--- YOUR GOAL ---
Can you echo, word for word, the part of the writing program page starting with "The Writing Program" and going on through "reasoned, persuasive discourse."?

--- QUOTED PASSAGE ---
The Writing Program

2015-2016  CCCC Writing Program Certificate of Excellence Winner

The University Writing Program, offered by the Department of Writing Studies, Rhetoric, and Composition, creates the intellectual atmosphere in which students can acquire rhetorical knowledge and strategies to write purposefully, incisively and ethically. Students and faculty in the program read closely and critically, explore rhetorical situations and cultural contexts, engage in inquiry, and study the elements of well reasoned, persuasive discourse.

All RWU students take WTNG 102 and a second class at the 200 level to satisfy the University’s six-credit writing requirement. Students who would benefit from additional practice exploring the connection between college-level reading and writing, crafting sound sentences, and developing coherent essays are eligible to take WTNG 100 “Introduction to Academic Writing” prior to entering WTNG 102.

Information about Writing Placement

WTNG 100 INTRODUCTION TO ACADEMIC WRITING
Focusing on the connection between reading and writing, this first-year course emphasizes the understanding and production of academic arguments.  In a series of increasingly complex assignments, students cultivate rhetorical and writing process knowledge as well as an understanding of the general expectations of the academic discourse community.  Assignments focus on summary and analysis of academically oriented texts.  Students will write a series of short, informal assignments that build towards longer, more formal compositions. Students must earn a C- or higher in the course to enroll in WTNG 102.

Collected data
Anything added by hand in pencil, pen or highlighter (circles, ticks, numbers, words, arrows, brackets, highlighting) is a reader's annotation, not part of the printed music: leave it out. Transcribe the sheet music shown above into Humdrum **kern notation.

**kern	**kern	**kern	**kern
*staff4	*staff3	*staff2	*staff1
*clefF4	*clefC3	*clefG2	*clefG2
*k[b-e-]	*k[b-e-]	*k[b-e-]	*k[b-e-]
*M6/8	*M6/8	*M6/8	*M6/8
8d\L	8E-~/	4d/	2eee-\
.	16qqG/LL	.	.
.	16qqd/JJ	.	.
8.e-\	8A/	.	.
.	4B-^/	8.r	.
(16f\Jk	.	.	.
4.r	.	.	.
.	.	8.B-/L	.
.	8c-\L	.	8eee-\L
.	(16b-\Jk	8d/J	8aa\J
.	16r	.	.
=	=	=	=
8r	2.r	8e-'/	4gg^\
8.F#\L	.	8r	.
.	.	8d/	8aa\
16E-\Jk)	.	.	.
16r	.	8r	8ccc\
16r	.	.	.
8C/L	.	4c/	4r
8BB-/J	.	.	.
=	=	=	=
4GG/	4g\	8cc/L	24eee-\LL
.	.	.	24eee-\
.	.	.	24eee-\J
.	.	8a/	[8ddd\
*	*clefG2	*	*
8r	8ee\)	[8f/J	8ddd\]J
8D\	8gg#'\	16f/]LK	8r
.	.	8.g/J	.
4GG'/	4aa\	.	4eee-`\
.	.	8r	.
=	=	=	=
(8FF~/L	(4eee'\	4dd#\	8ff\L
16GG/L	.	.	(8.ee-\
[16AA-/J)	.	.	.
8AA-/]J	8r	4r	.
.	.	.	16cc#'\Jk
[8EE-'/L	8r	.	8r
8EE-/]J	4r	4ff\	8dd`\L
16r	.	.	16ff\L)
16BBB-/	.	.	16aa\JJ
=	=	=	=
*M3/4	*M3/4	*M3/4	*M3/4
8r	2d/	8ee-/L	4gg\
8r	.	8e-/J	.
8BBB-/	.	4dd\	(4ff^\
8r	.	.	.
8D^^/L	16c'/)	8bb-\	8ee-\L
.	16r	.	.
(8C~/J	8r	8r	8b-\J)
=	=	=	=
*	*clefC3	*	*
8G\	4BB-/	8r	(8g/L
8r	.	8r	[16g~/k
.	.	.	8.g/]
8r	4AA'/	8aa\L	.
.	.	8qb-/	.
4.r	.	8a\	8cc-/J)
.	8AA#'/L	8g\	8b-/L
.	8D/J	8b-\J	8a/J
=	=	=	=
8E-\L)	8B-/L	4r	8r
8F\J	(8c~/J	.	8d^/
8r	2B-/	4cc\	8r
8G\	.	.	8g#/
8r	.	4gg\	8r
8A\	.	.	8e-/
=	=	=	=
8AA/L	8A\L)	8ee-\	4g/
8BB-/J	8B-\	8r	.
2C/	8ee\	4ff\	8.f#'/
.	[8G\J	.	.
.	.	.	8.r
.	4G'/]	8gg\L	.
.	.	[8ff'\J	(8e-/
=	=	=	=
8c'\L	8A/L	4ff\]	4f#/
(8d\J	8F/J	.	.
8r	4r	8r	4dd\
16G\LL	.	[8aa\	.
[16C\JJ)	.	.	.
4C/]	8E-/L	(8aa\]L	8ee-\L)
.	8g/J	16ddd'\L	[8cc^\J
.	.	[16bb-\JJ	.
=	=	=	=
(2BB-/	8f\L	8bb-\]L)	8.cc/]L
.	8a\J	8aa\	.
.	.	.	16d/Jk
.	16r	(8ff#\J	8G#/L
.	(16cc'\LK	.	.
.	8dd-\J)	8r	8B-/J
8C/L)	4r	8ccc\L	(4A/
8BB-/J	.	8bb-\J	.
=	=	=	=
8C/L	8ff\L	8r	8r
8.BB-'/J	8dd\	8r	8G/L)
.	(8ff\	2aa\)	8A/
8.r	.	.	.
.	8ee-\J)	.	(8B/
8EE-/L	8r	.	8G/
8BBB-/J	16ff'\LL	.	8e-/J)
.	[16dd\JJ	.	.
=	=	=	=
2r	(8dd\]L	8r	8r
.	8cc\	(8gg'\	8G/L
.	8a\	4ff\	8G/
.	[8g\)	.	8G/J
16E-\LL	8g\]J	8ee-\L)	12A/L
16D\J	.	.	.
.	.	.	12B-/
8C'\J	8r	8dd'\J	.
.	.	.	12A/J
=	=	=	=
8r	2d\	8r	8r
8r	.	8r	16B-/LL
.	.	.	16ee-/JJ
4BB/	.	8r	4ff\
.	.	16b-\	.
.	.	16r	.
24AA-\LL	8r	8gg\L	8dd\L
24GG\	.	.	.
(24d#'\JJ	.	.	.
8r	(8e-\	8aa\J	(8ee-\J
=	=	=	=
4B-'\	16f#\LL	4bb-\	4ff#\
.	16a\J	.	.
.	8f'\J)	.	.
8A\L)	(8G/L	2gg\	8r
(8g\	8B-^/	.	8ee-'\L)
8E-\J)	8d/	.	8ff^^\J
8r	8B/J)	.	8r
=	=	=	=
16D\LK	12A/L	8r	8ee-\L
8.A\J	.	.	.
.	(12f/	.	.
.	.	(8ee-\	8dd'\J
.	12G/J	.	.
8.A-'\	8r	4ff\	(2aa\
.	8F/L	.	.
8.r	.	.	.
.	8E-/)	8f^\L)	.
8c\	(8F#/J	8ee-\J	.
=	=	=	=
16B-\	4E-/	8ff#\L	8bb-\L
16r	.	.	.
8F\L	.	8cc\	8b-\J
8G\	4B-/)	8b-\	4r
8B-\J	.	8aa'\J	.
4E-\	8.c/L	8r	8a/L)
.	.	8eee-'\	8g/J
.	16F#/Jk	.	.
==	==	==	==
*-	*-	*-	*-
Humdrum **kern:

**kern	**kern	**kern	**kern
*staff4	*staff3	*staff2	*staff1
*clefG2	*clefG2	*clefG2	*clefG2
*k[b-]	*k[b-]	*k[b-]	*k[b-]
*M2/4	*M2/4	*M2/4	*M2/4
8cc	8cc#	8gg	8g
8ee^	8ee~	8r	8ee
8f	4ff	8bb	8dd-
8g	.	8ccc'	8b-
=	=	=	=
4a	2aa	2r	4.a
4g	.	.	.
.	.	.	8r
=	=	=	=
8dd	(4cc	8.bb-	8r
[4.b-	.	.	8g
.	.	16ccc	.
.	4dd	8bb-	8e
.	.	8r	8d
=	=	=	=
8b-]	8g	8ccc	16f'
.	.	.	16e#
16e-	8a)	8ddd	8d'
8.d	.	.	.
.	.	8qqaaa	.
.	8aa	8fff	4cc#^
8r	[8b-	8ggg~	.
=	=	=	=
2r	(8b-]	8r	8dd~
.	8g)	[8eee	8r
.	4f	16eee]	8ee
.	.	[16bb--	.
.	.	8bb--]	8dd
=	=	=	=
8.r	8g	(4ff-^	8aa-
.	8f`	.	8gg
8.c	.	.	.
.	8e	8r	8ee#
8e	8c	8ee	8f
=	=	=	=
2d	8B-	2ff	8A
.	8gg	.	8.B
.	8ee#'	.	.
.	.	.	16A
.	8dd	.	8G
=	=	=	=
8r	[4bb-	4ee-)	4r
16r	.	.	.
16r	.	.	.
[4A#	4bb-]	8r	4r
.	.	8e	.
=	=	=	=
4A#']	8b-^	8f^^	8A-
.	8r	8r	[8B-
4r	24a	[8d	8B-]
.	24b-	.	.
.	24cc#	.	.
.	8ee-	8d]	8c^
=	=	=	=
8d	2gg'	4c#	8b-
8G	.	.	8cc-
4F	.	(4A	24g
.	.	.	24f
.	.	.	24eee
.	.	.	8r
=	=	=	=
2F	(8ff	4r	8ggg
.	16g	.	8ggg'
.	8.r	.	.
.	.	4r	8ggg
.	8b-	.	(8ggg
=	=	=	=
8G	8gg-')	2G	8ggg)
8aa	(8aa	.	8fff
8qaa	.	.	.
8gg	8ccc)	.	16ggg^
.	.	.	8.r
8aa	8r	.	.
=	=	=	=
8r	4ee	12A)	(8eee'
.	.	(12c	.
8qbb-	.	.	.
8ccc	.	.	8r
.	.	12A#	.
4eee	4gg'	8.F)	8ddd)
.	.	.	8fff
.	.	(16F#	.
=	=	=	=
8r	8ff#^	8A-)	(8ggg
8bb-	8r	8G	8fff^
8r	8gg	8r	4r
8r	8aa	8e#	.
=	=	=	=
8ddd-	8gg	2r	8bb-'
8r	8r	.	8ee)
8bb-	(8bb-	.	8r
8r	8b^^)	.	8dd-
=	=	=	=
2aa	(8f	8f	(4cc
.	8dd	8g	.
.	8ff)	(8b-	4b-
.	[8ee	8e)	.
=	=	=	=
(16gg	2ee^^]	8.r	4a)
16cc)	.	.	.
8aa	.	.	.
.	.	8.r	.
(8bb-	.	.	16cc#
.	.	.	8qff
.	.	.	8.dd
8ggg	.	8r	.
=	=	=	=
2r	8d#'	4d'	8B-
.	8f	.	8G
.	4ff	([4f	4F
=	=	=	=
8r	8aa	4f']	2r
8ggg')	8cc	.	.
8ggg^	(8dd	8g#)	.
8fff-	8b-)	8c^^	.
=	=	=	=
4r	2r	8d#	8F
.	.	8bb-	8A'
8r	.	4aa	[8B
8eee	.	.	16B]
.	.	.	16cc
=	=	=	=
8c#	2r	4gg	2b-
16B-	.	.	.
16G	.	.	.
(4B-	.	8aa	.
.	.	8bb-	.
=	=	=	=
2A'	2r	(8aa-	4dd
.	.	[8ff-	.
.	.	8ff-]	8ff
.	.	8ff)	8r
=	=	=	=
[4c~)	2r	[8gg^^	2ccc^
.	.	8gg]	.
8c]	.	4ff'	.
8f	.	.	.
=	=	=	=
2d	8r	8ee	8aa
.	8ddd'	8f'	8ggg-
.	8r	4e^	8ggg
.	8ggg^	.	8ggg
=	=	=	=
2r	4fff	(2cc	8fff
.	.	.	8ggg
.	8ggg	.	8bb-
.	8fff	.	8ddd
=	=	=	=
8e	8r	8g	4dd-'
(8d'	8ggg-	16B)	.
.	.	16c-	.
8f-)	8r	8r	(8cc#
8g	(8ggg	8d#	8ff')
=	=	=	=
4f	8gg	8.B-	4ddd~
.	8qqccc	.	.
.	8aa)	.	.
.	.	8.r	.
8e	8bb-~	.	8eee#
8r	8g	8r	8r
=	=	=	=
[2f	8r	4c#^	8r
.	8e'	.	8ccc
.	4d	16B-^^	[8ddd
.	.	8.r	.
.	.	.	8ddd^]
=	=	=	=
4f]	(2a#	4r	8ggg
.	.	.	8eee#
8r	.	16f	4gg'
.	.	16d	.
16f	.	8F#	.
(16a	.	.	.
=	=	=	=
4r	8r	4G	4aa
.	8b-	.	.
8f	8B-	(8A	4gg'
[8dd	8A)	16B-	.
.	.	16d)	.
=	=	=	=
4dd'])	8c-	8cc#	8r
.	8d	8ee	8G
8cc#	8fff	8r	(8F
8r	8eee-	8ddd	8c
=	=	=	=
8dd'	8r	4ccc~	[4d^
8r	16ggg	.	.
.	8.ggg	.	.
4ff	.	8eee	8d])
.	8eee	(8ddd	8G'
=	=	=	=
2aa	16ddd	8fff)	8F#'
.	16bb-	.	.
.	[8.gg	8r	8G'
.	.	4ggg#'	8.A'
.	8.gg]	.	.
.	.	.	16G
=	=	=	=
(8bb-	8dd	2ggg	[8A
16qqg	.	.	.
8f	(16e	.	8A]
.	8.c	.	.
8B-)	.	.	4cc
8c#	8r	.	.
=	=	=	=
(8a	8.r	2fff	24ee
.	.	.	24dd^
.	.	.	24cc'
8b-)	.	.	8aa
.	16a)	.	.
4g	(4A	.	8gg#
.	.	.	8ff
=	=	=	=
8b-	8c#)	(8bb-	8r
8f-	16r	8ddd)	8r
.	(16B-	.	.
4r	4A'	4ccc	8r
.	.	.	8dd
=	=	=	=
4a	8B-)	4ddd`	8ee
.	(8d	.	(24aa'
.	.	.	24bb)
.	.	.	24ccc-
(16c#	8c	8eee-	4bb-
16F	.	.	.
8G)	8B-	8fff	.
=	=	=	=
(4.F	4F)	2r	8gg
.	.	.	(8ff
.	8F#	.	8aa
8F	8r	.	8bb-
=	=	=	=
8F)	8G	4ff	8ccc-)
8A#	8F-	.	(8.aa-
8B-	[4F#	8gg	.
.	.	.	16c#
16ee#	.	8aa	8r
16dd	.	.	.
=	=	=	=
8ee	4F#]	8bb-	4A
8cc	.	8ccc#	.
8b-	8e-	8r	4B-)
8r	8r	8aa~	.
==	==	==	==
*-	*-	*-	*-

--- WORKED SOLUTION ---
The Writing Program

2015-2016  CCCC Writing Program Certificate of Excellence Winner

The University Writing Program, offered by the Department of Writing Studies, Rhetoric, and Composition, creates the intellectual atmosphere in which students can acquire rhetorical knowledge and strategies to write purposefully, incisively and ethically. Students and faculty in the program read closely and critically, explore rhetorical situations and cultural contexts, engage in inquiry, and study the elements of well reasoned, persuasive discourse.